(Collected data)
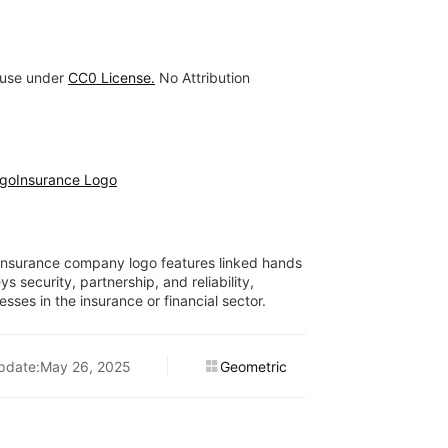
 use under
CC0 License.
No Attribution
ogo
Insurance Logo
s insurance company logo features linked hands
s security, partnership, and reliability,
esses in the insurance or financial sector.
pdate:May 26, 2025
Geometric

» **WHAT IS BEING ASKED**
Nothing should appear in the answer except the lines from the one with "Insurance Logo" through the final line of the records, written exactly.

» **EXERCISE SOLUTION**
Insurance Logo
s insurance company logo features linked hands
s security, partnership, and reliability,
esses in the insurance or financial sector.
pdate:May 26, 2025
Geometric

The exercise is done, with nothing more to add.